Exercise brief: Render the entries below as a numbered list with one item per line, skipping blank lines and omitting the pictures.

Data provided:
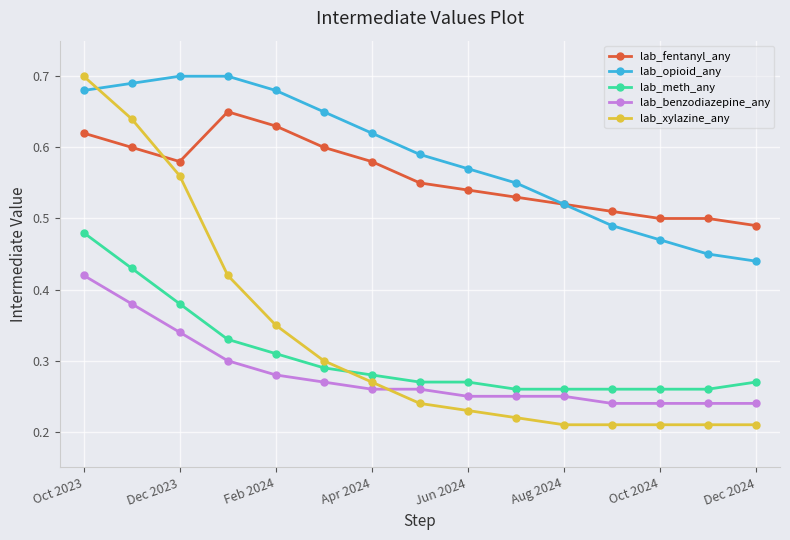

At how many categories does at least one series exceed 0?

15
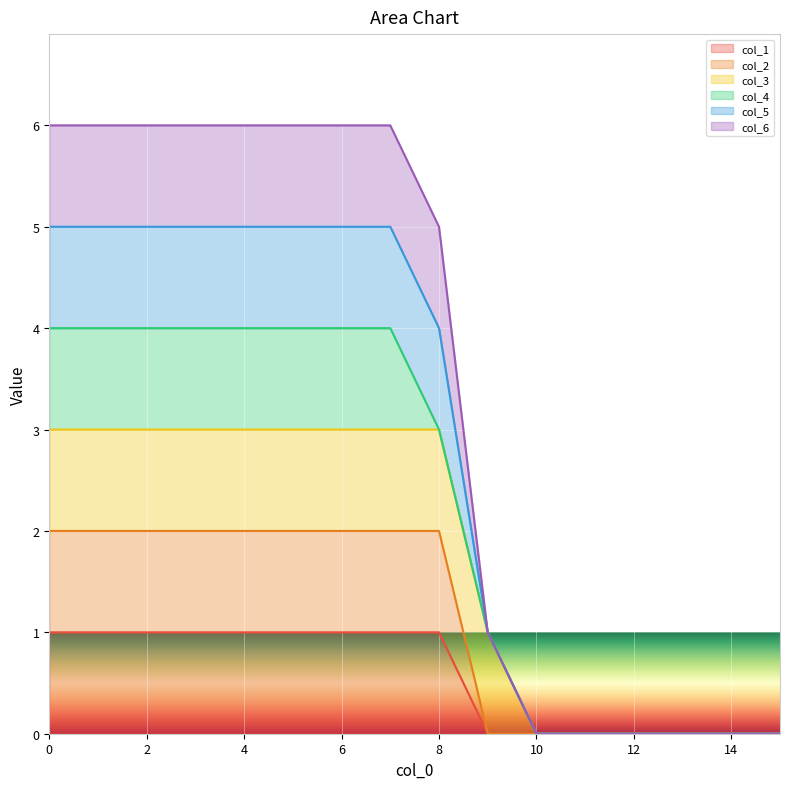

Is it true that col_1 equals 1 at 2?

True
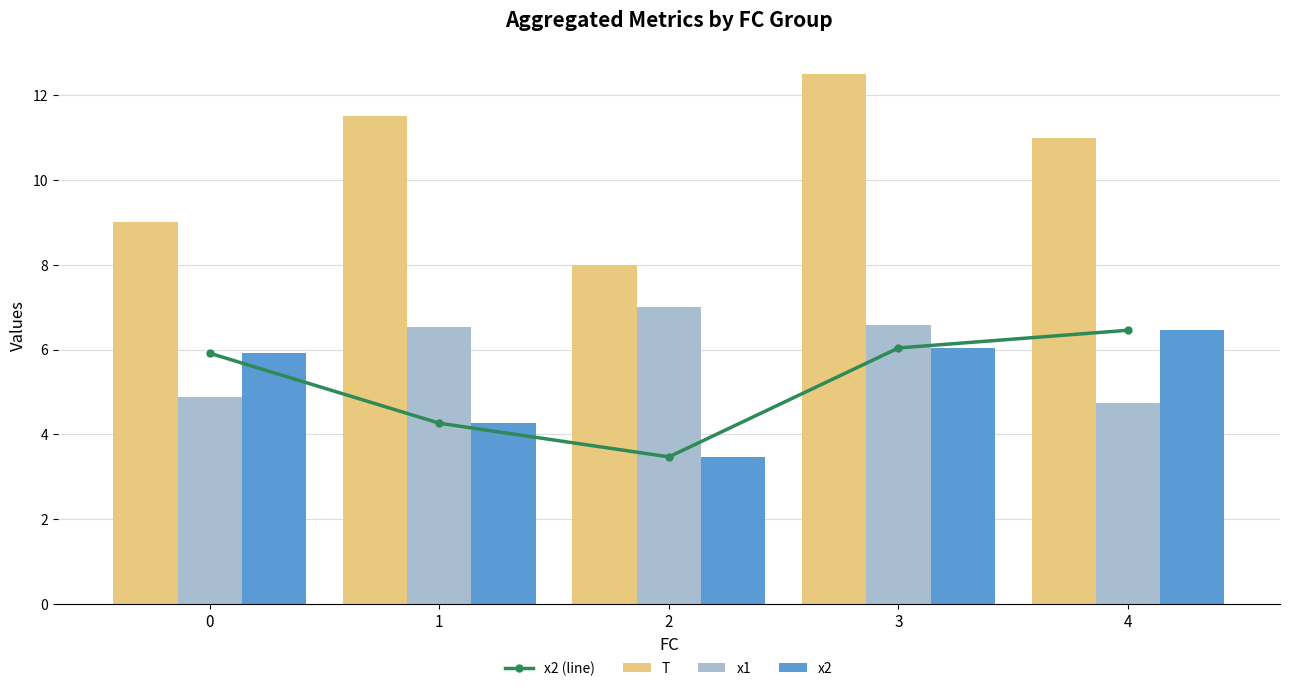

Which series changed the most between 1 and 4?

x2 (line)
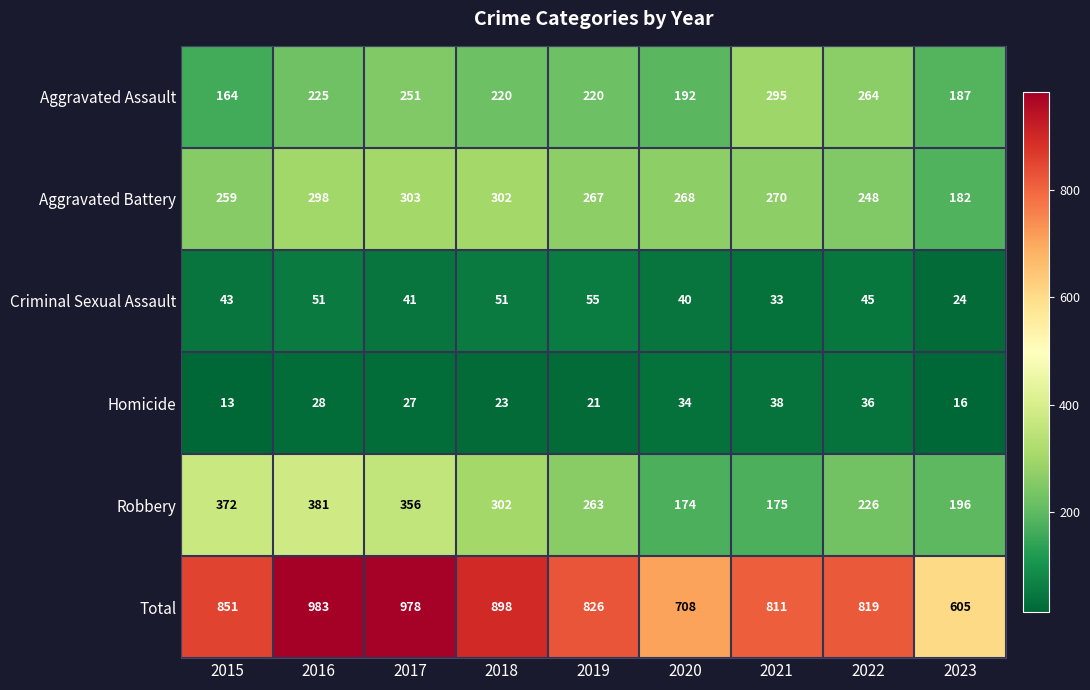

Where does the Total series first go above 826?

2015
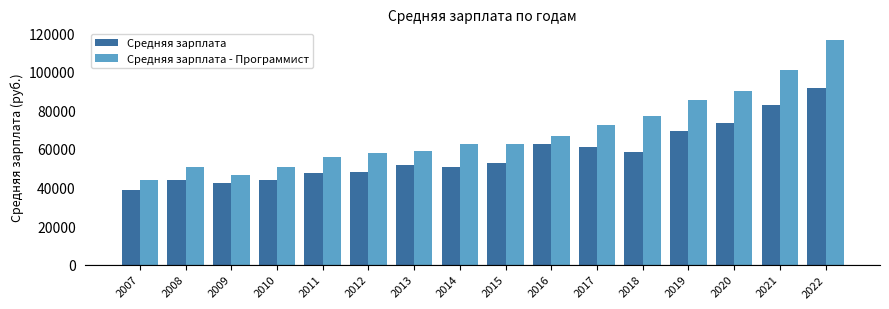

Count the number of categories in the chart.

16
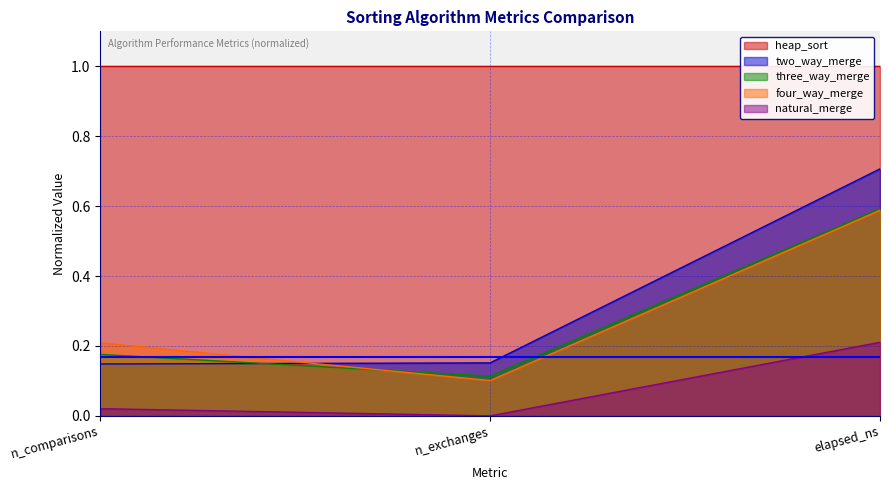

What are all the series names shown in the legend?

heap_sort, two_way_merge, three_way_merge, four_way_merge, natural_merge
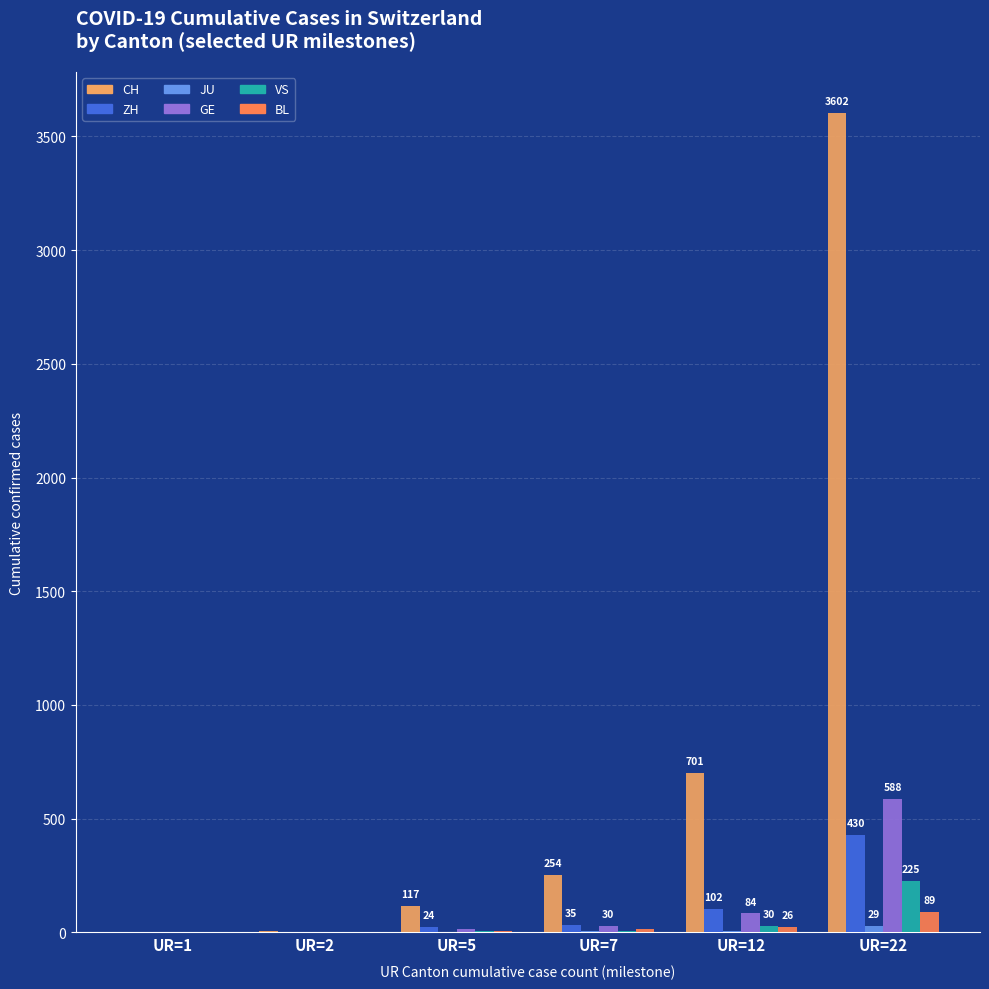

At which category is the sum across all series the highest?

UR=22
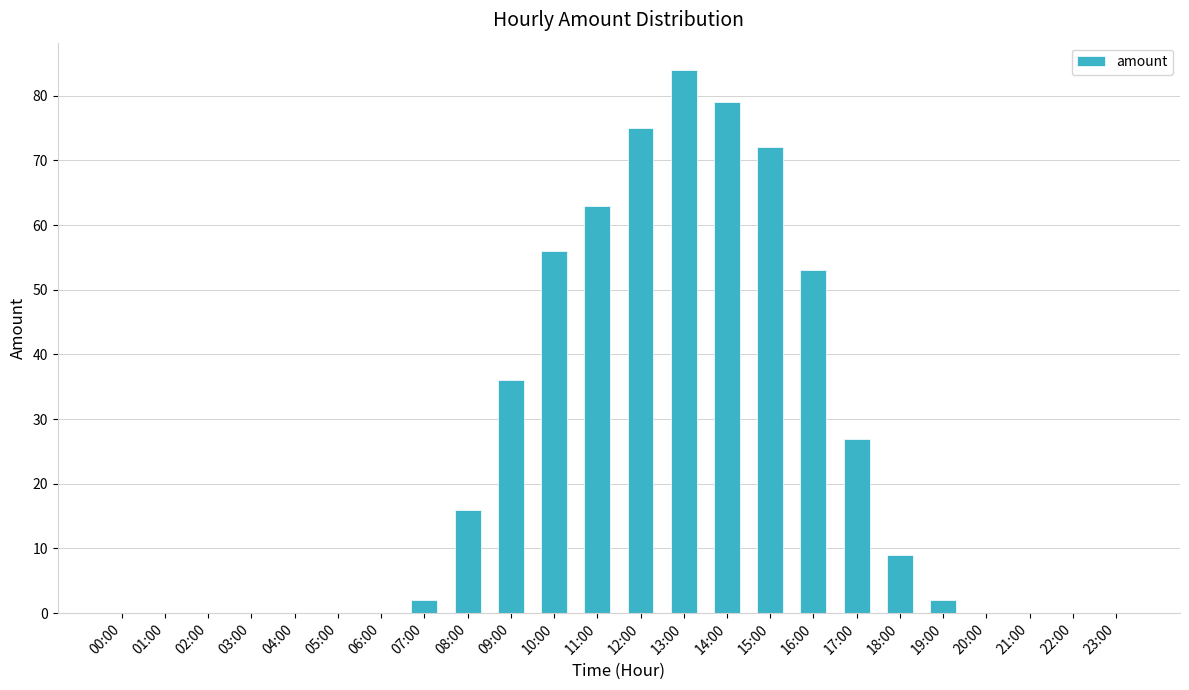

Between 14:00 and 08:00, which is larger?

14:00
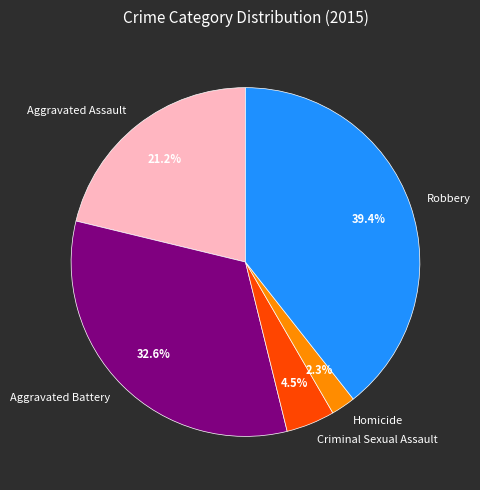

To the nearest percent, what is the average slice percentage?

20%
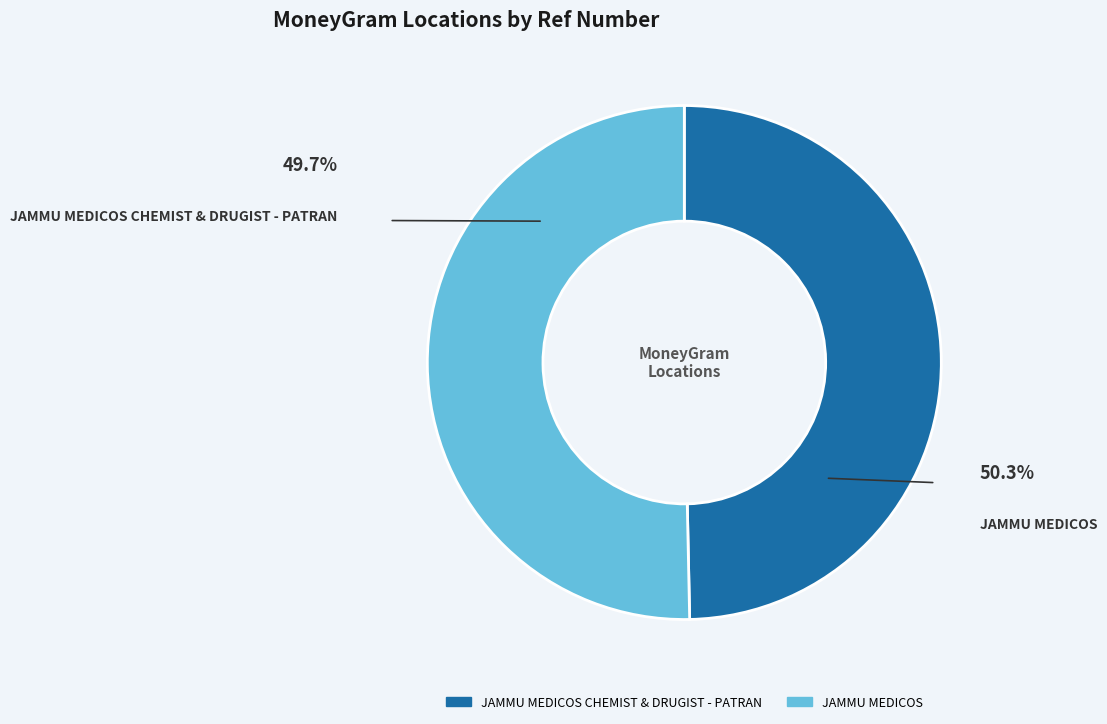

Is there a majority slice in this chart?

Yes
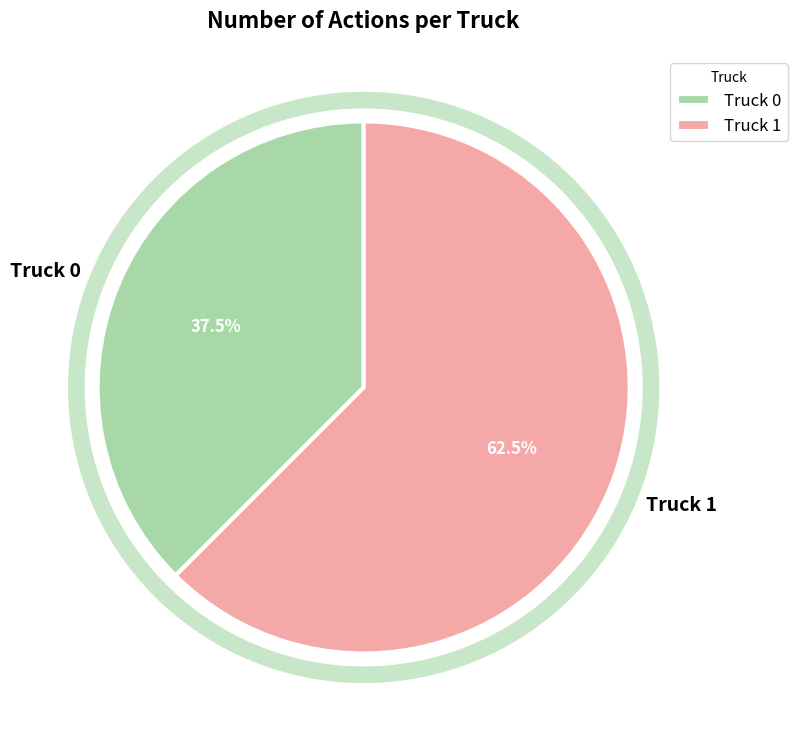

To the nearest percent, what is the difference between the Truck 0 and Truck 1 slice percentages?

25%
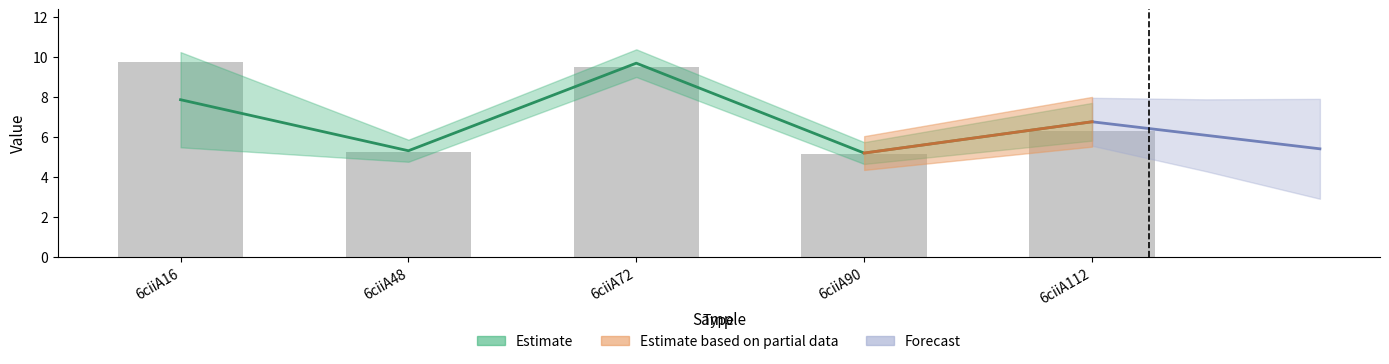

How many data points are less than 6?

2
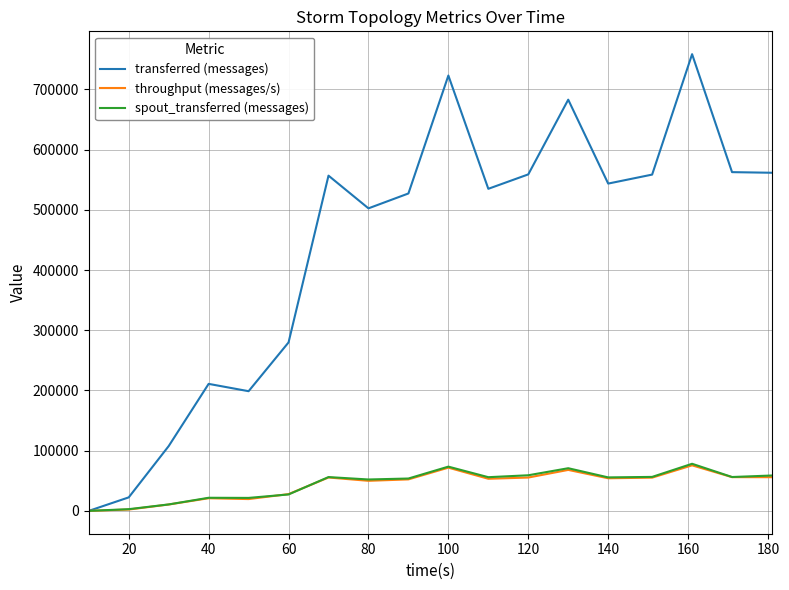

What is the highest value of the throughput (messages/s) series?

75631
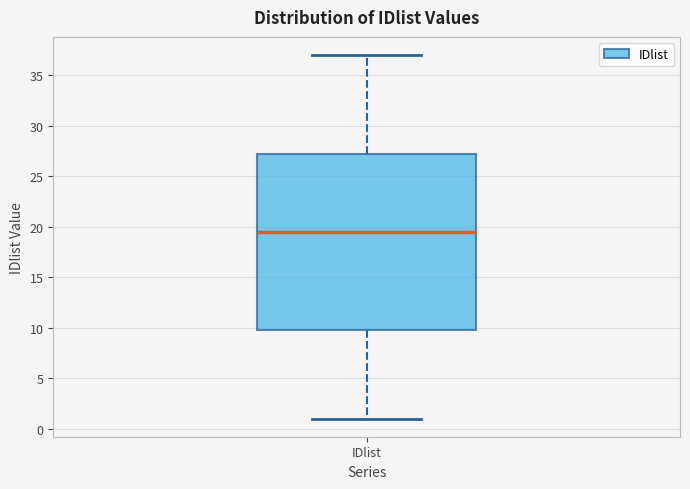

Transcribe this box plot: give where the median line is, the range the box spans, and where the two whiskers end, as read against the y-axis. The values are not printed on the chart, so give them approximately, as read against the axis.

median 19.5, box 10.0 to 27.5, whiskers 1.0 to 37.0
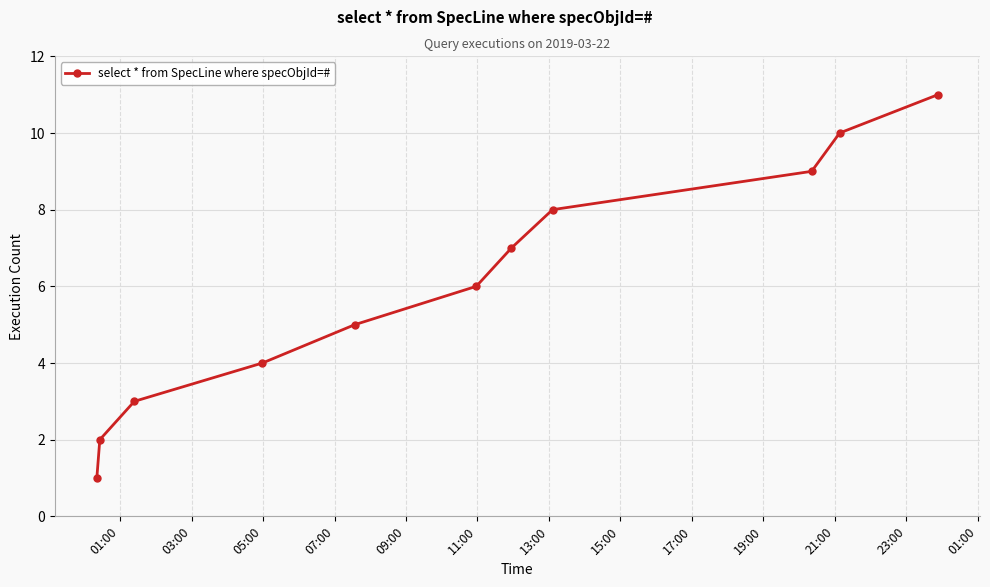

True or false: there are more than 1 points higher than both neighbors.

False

Written answer:
1. At how many categories does at least one series exceed 0?
2. 15
3. Is it true that col_1 equals 1 at 2?
4. True
5. Which series changed the most between 1 and 4?
6. x2 (line)
7. Where does the Total series first go above 826?
8. 2015
9. Count the number of categories in the chart.
10. 16
11. What are all the series names shown in the legend?
12. heap_sort, two_way_merge, three_way_merge, four_way_merge, natural_merge
13. At which category is the sum across all series the highest?
14. UR=22
15. Between 14:00 and 08:00, which is larger?
16. 14:00
17. To the nearest percent, what is the average slice percentage?
18. 20%
19. Is there a majority slice in this chart?
20. Yes
21. To the nearest percent, what is the difference between the Truck 0 and Truck 1 slice percentages?
22. 25%
23. How many data points are less than 6?
24. 2
25. What is the highest value of the throughput (messages/s) series?
26. 75631
27. Transcribe this box plot: give where the median line is, the range the box spans, and where the two whiskers end, as read against the y-axis. The values are not printed on the chart, so give them approximately, as read against the axis.
28. median 19.5, box 10.0 to 27.5, whiskers 1.0 to 37.0
29. True or false: there are more than 1 points higher than both neighbors.
30. False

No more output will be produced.